小太刀を鞘に納めると、今度は長剣を主人が抜いて刀身を眺めはじめた。
「確かにドワーフ最後の作に違いない。だが、さっきの片手剣から比べると、違いが歴然だ。いったい、あの片手剣は、どこのドワーフが鍛えたんだ。知ってるなら教えてくれ!」
まるで子供のように私の手を握って訴えてきた。
「この片手剣は人間が鍛えたことは分かってるわ。でも、どうやって作ったかまでは私も知らない。この辺りでは無理だということもいろんな武器屋を巡ってきたから分かってるつもり。でも、この長剣のように似せて作ることはできるでしょう。この小太刀に近い片手剣を作ってほしいの」
主人が力なく、床に落ちたパイプを拾って口に咥えると、弟子が持ってきた炭火で火を点けた。

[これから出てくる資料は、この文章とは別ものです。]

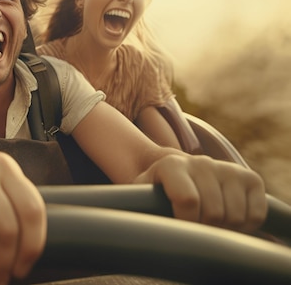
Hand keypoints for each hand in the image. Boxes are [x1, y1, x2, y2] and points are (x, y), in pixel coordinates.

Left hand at [134, 154, 266, 231]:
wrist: (177, 172)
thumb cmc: (155, 191)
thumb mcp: (140, 194)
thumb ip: (137, 204)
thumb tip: (136, 224)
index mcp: (171, 165)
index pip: (188, 200)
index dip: (186, 223)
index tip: (179, 229)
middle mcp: (201, 162)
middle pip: (214, 212)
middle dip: (204, 229)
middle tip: (194, 229)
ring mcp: (227, 168)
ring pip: (235, 216)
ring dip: (224, 229)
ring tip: (209, 225)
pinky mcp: (250, 178)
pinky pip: (255, 214)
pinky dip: (245, 226)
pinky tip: (228, 221)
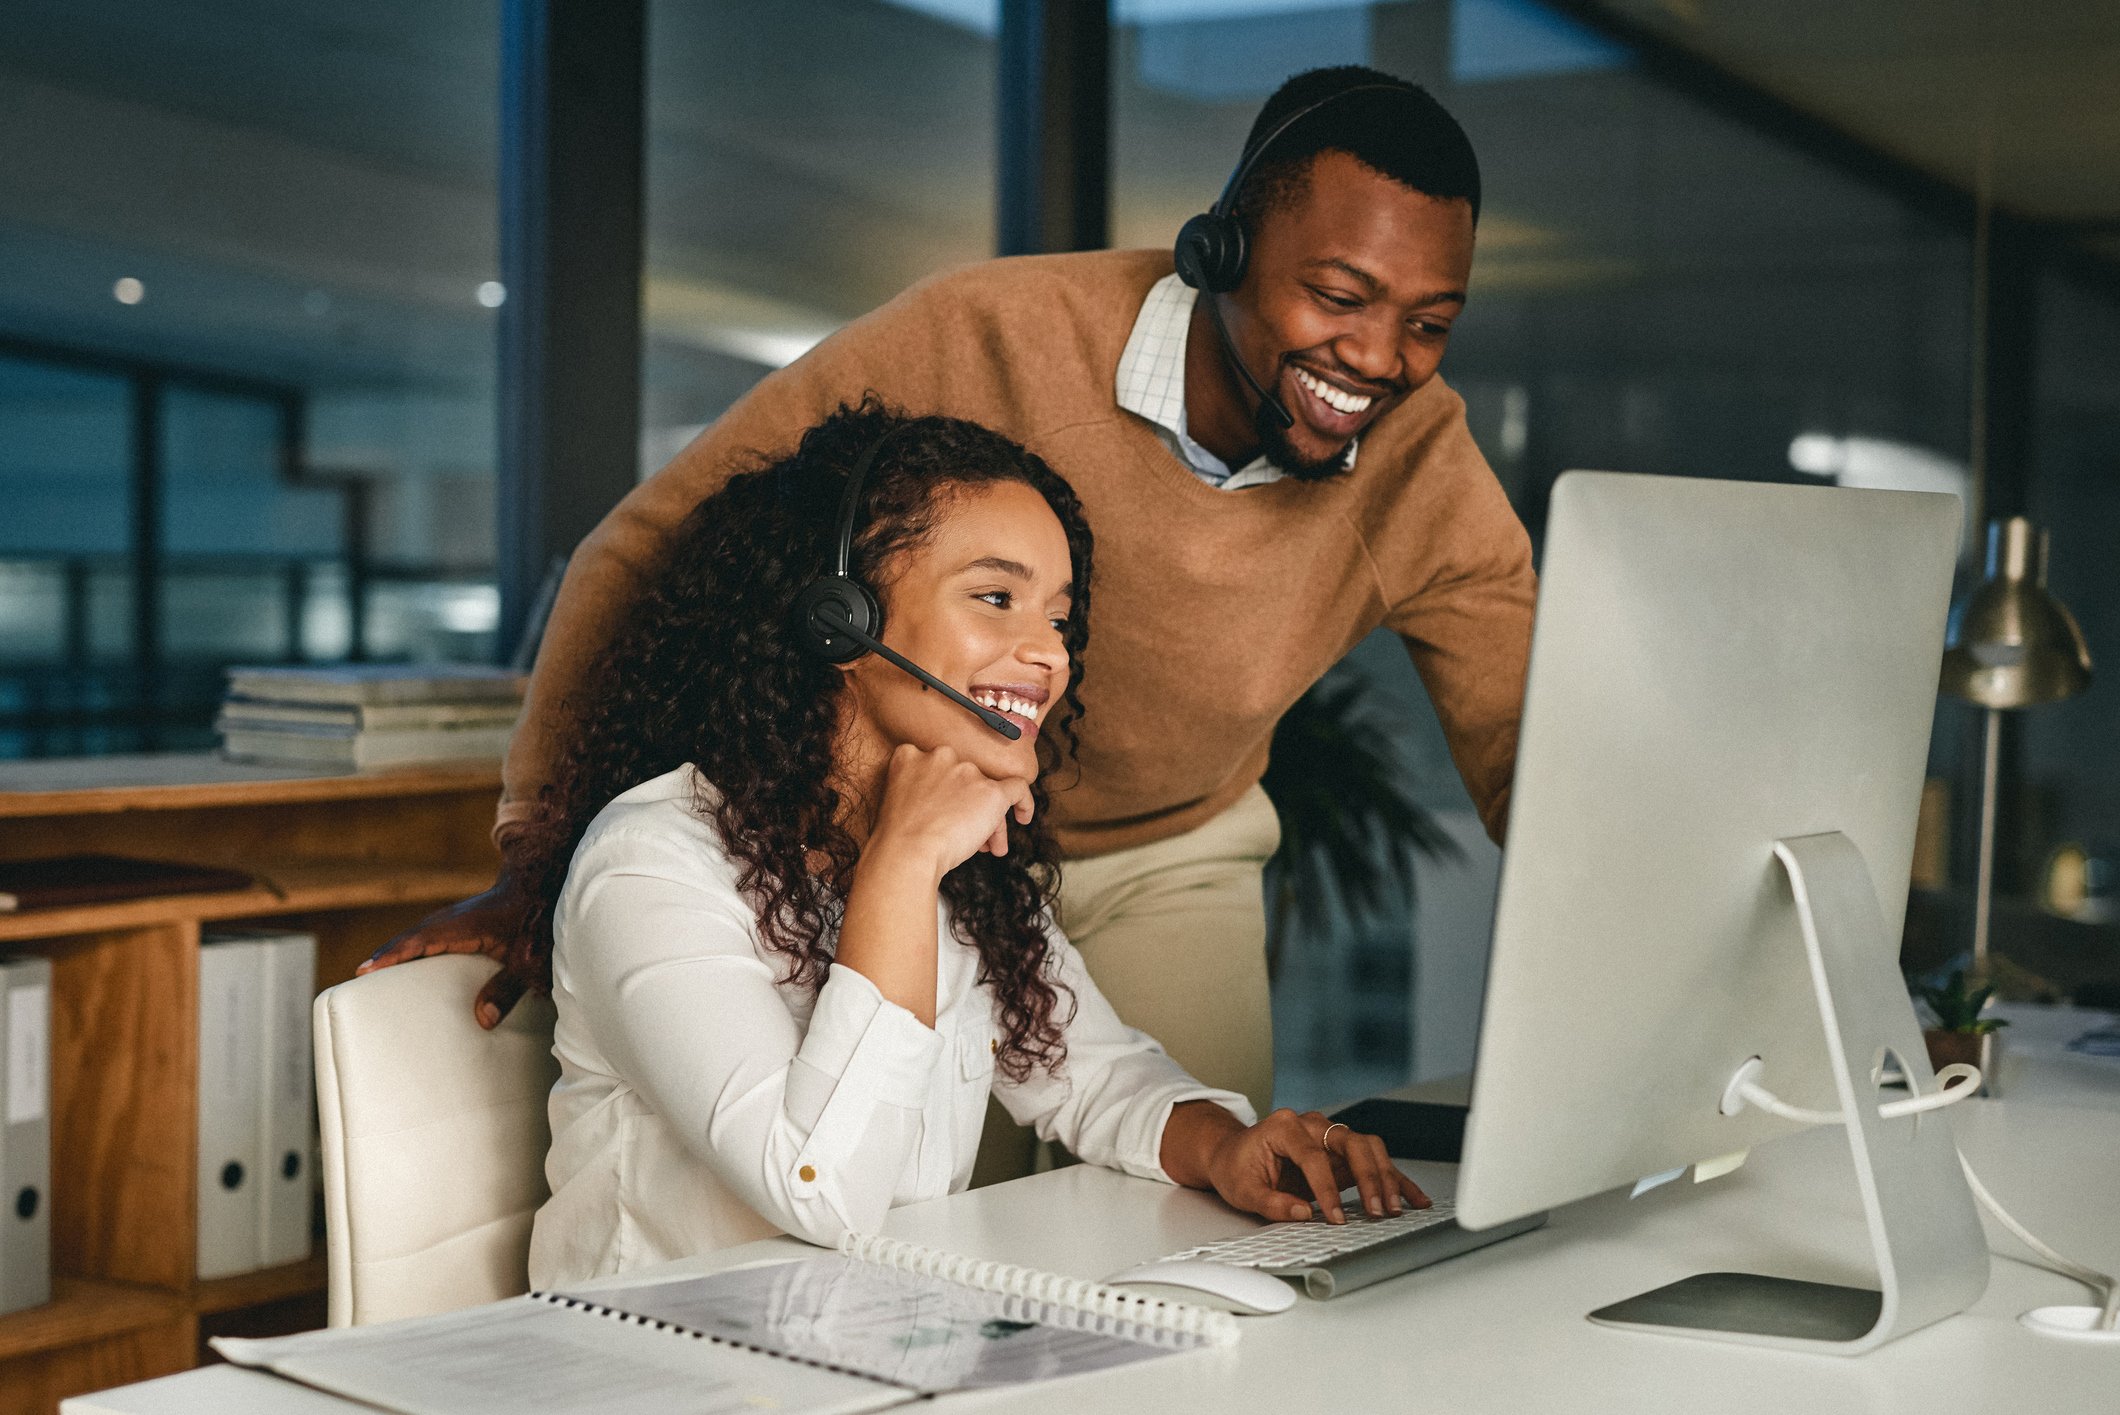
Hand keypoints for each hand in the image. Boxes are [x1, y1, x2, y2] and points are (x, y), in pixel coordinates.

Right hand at [357, 871, 533, 1028]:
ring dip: (396, 949)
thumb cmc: (537, 920)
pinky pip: (428, 933)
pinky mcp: (461, 921)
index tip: (367, 969)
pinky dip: (411, 945)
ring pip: (418, 933)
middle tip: (360, 978)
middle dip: (386, 955)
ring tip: (373, 972)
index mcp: (466, 926)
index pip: (421, 940)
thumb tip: (482, 1020)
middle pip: (412, 937)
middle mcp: (454, 918)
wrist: (543, 885)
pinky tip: (406, 960)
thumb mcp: (528, 960)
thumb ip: (507, 989)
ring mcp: (456, 917)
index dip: (394, 955)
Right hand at [865, 743, 1033, 878]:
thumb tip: (944, 803)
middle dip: (966, 804)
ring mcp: (967, 771)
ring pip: (986, 789)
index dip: (945, 789)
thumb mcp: (895, 800)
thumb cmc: (896, 838)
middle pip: (964, 778)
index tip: (944, 809)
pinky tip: (1023, 817)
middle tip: (965, 831)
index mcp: (910, 755)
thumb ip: (917, 789)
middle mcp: (941, 755)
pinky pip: (1018, 787)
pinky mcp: (990, 791)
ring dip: (986, 816)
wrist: (906, 852)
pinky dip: (1024, 803)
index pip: (936, 766)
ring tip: (984, 844)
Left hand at [1203, 1108, 1429, 1224]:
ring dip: (1385, 1177)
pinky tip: (1413, 1198)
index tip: (1335, 1217)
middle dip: (1368, 1177)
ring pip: (1369, 1148)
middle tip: (1377, 1210)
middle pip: (1351, 1143)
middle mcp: (1313, 1125)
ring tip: (1396, 1208)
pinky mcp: (1342, 1153)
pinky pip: (1374, 1162)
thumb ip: (1271, 1203)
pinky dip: (1394, 1179)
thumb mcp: (1242, 1190)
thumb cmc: (1236, 1166)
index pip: (1313, 1156)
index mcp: (1284, 1127)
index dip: (1326, 1189)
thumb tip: (1303, 1213)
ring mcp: (1330, 1136)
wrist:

「少なくとも、目標が出来たという事だな。確かに、今すぐその片手剣と同じものを作れと言われても俺には無理だ。だが、人間族に作れて俺達ドワーフ族に作れぬわけはない。最初は、爺さんの腕を超えることが目標だったが、さらに上があることを知った以上、明日からの励みにもなる。お前らも見たな。あれが俺達の目標だ。良いか、今まで以上に鉄を鍛えるぞ。そうすれば、あの片手剣を超えることも出来るはずだ。先ずは2本打ってみる。それが俺達の今の力量だ。それを超えるものを次に作ればいい」
前向きだな。なら、知ってる事だけでも教えてやろう。
「聞いた話なんだけど……。そもそも鉄の質が違うらしいわ。後は、何度も何度も鉄を打つらしいの。最後は焼き入れのお湯の温度が関係しているって聞いたわ。ああ、それと、最後の研ぎは砥石を水で濡らして研ぐらしいわ」
「それは、貴重な話だ。やはり質が一番という事だな。それ以外に聞いたことがあるなら話してくれ」
「逸話があるわ。最後に真っ赤に焼いた剣をお湯に入れるんだけど、ある時弟子が間違ってそのお湯に手を入れてしまったの。親方はその弟子の腕を切ったらしいわ。お湯の温度を手で知ったと言ってね。もう一つは、ある鍛冶の弟子が2人いたの。どちらに後を継がせようかと、2人に長剣を作らせたの。出来た長剣を2つ小川に突き刺して、川上からワラを3本流したとき、1人の長剣は当たったワラだけ切り裂いたわ。もう1人の長剣は、3本のワラが吸い寄せられるようにして3本とも切れた戸いう話よ。鍛冶は1本だけ切り裂いた長剣を作った弟子を後継者にしたと聞いたわ」
そんな私の話を、4人がジッと聞いている。
「それはわからんこともない。むやみに切れるのも問題だ。自然に切れるのが一番だろうな。後ろの2人にそんな時が来たら俺もそうしたいものだ。だが、最後のお湯の温度にそれ程秘密があるとはな。試行錯誤でやってみることになりそうだ。幸い、俺達の寿命は人間族に比べれば遥かに長い。無駄な時間を作らずに済むというもんだ」
どうやら、村正ではなく正宗を目標とするようだ。将来が楽しみな武器屋のドワーフ達だな。